President Obama also spoke highly of Ms. Napolitano, saying in a written statement that she had “worked around the clock” as homeland-security secretary and praising her for strong leadership during natural disasters.
Possible Backlash
Ms. Napolitano, though, has also found herself at the center of several high-profile controversies during her time in Washington. Last year, for example, she was accused in a federal lawsuit of allowing discrimination against male staff members in the Department of Homeland Security. The suit asserted that Ms. Napolitano had contributed to a female-run “frat house” culture there. Department lawyers have denied the lawsuit’s claims.
Throughout her career, Ms. Napolitano has been a vocal advocate of a comprehensive overhaul of the U.S. immigration system, a position some say will benefit her in California. She has spoken strongly in support of proposals that would provide a path to citizenship for people who are in the country illegally, including students who were brought to the United States by their parents at a young age.
“She’s worked very hard to bring about more consensus and unity and support for immigration reform, and she hasn’t always been in a position where it’s been popular to do that,” said Janet Murguía, president and chief executive officer of the National Council of La Raza.
Ms. Murguía, who came to know Ms. Napolitano when she served as attorney general of Arizona, said Ms. Napolitano would very likely face a backlash from some at California who may have wanted a president more steeped in academe. Ms. Murguía once served briefly as executive vice chancellor for university relations at the University of Kansas, despite coming from a similar nontraditional background.
“Higher education seems to have a very tight culture despite its vastness, and someone like Janet is going to have to do a lot of work to earn respect,” Ms. Murguía said.
While her background is atypical of college leaders, Ms. Napolitano would not be the only former politician at the helm of an institution. Others include Donna E. Shalala, president of the University of Miami who was secretary of health and human services under President Bill Clinton, and Mitchell E. Daniels Jr., president of Purdue University who was previously governor of Indiana.
Ms. Napolitano is not the first Obama cabinet member to leave political life for a university-leadership position this year. Rebecca M. Blank, a former acting secretary of commerce, was recommended in March as chancellor at the University of Wisconsin at Madison. Ms. Blank will begin serving as chancellor on July 15.
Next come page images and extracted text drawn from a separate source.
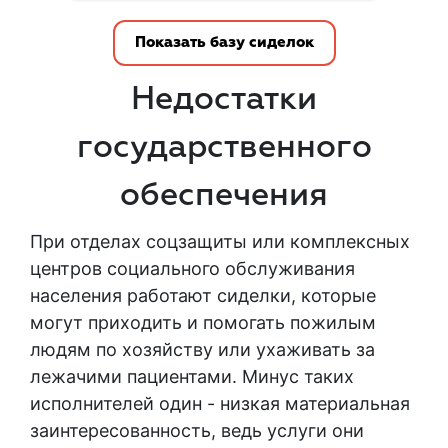
Показать базу сиделок
Недостатки
государственного
обеспечения
При отделах соцзащиты или комплексных
центров социального обслуживания
населения работают сиделки, которые
могут приходить и помогать пожилым
людям по хозяйству или ухаживать за
лежачими пациентами. Минус таких
исполнителей один - низкая материальная
заинтересованность, ведь услуги они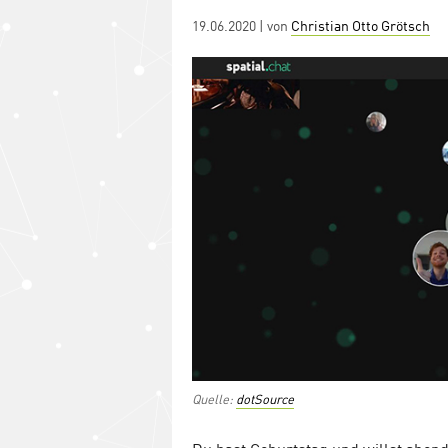
Posted
19.06.2020
| von
Christian Otto Grötsch
on
Quelle:
dotSource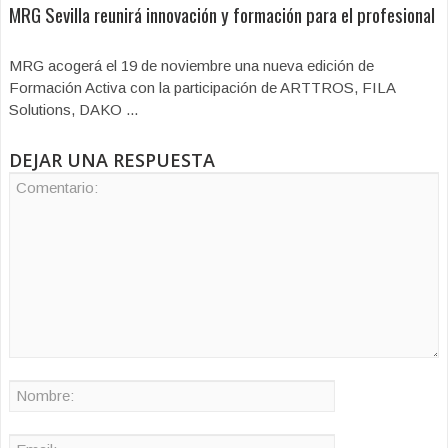
MRG Sevilla reunirá innovación y formación para el profesional
MRG acogerá el 19 de noviembre una nueva edición de
Formación Activa con la participación de ARTTROS, FILA
Solutions, DAKO ...
DEJAR UNA RESPUESTA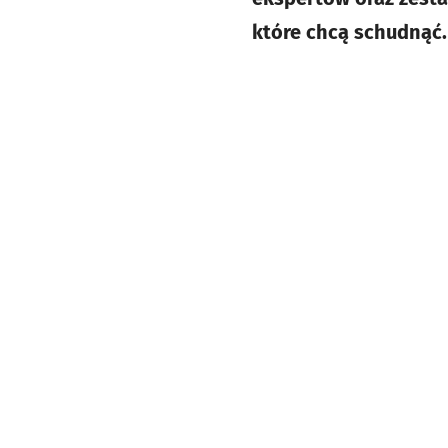
które chcą schudnąć.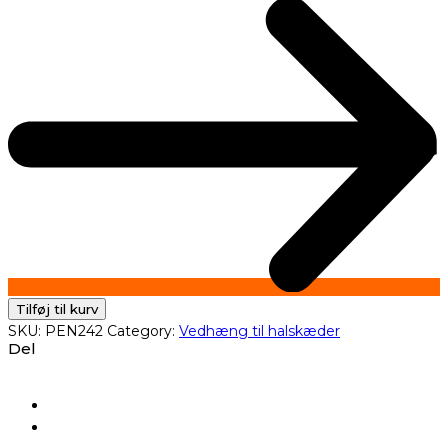
Tilføj til kurv
SKU:
PEN242
Category:
Vedhæng til halskæder
Del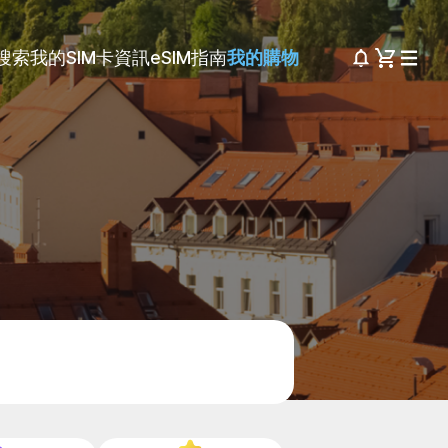
搜索
我的SIM卡資訊
eSIM指南
我的購物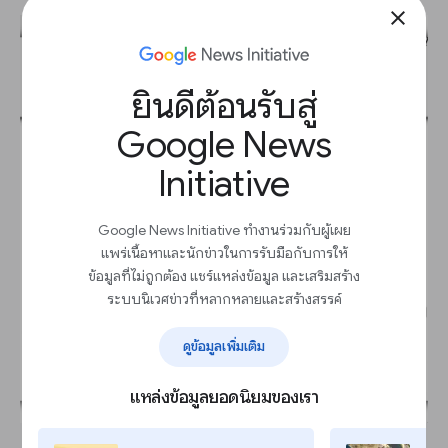
close
ยินดีต้อนรับสู่
Google News
Initiative
Google News Initiative ทำงานร่วมกับผู้เผย
แพร่เนื้อหาและนักข่าวในการรับมือกับการให้
ข้อมูลที่ไม่ถูกต้อง แชร์แหล่งข้อมูล และเสริมสร้าง
ระบบนิเวศข่าวที่หลากหลายและสร้างสรรค์
ดูข้อมูลเพิ่มเติม
แหล่งข้อมูลยอดนิยมของเรา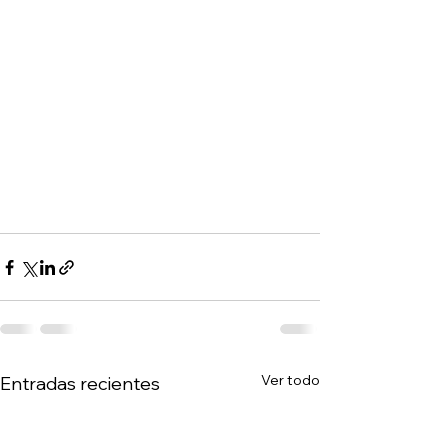
Ver todo
Entradas recientes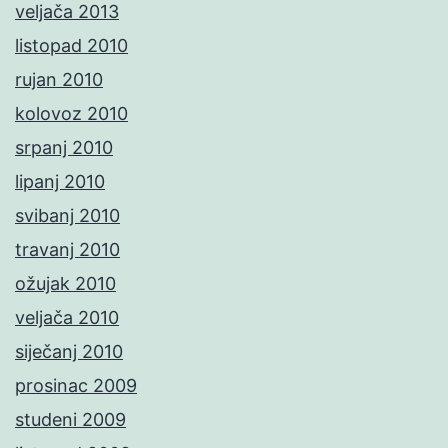
veljača 2013
listopad 2010
rujan 2010
kolovoz 2010
srpanj 2010
lipanj 2010
svibanj 2010
travanj 2010
ožujak 2010
veljača 2010
siječanj 2010
prosinac 2009
studeni 2009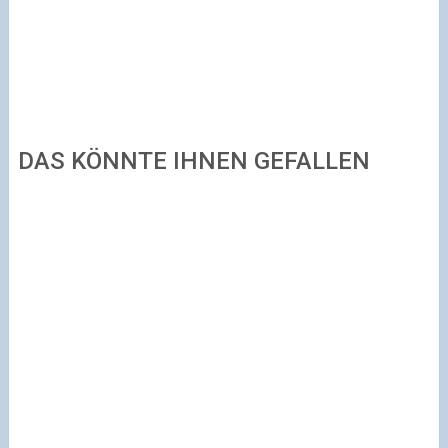
DAS KÖNNTE IHNEN GEFALLEN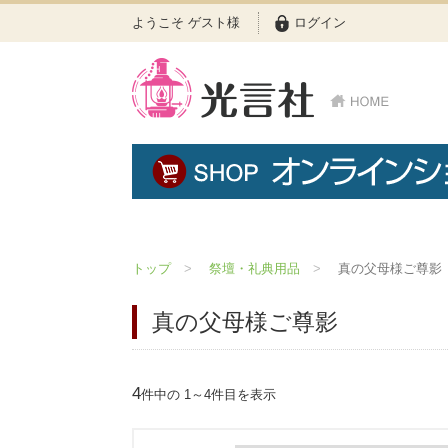
ようこそ ゲスト様
ログイン
トップ
祭壇・礼典用品
真の父母様ご尊影
真の父母様ご尊影
4
件中の 1～4件目を表示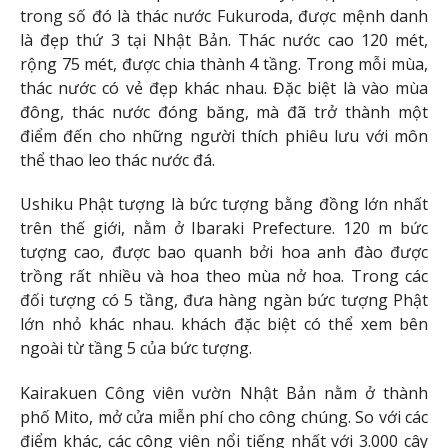
trong số đó là thác nước Fukuroda, được mệnh danh
là đẹp thứ 3 tại Nhật Bản. Thác nước cao 120 mét,
rộng 75 mét, được chia thành 4 tầng. Trong mỗi mùa,
thác nước có vẻ đẹp khác nhau. Đặc biệt là vào mùa
đông, thác nước đóng băng, mà đã trở thành một
điểm đến cho những người thích phiêu lưu với môn
thể thao leo thác nước đá.
Ushiku Phật tượng là bức tượng bằng đồng lớn nhất
trên thế giới, nằm ở Ibaraki Prefecture. 120 m bức
tượng cao, được bao quanh bởi hoa anh đào được
trồng rất nhiều và hoa theo mùa nở hoa. Trong các
đối tượng có 5 tầng, đưa hàng ngàn bức tượng Phật
lớn nhỏ khác nhau. khách đặc biệt có thể xem bên
ngoài từ tầng 5 của bức tượng.
Kairakuen Công viên vườn Nhật Bản nằm ở thành
phố Mito, mở cửa miễn phí cho công chúng. So với các
điểm khác, các công viên nổi tiếng nhất với 3.000 cây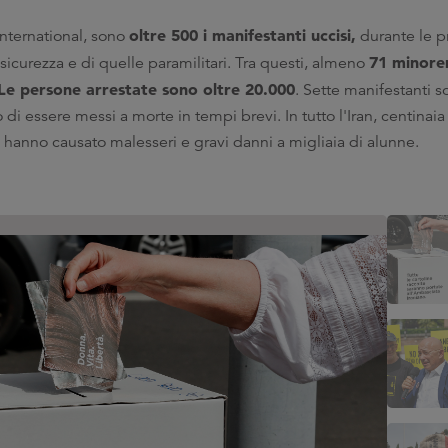
oltre 500 i manifestanti uccisi,
International, sono
durante le pr
71 minoren
sicurezza e di quelle paramilitari. Tra questi, almeno
 Le persone arrestate sono oltre 20.000
. Sette manifestanti s
o di essere messi a morte in tempi brevi. In tutto l'Iran, centinai
e hanno causato malesseri e gravi danni a migliaia di alunne.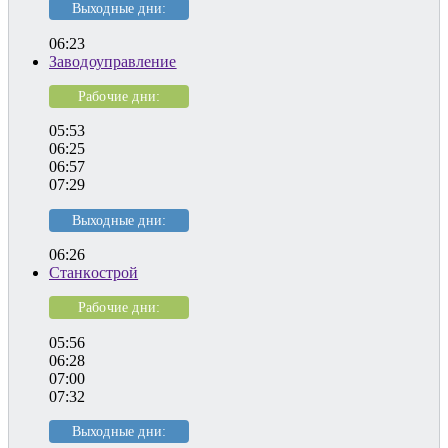
Выходные дни:
06:23
Заводоуправление
Рабочие дни:
05:53
06:25
06:57
07:29
Выходные дни:
06:26
Станкострой
Рабочие дни:
05:56
06:28
07:00
07:32
Выходные дни:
The University of California declined to comment on Ms. Napolitano’s compensation until she is formally confirmed. Her predecessor, Mr. Yudof, earned $847,149 in the 2012 fiscal year, making him the eighth-highest-paid public-college president in the nation, and has come under fire during his tenure for his compensation.
Ms. Napolitano now earns an annual salary of about $200,000. She said in her statement on Friday that she was honored and excited by the prospect of serving as the University of California’s president.
“In my experience,” she said, “whether preparing to govern a state or to lead an agency as critical and complex as homeland security, I have found the best way to start is simply to listen.”
Jack Stripling contributed to this article.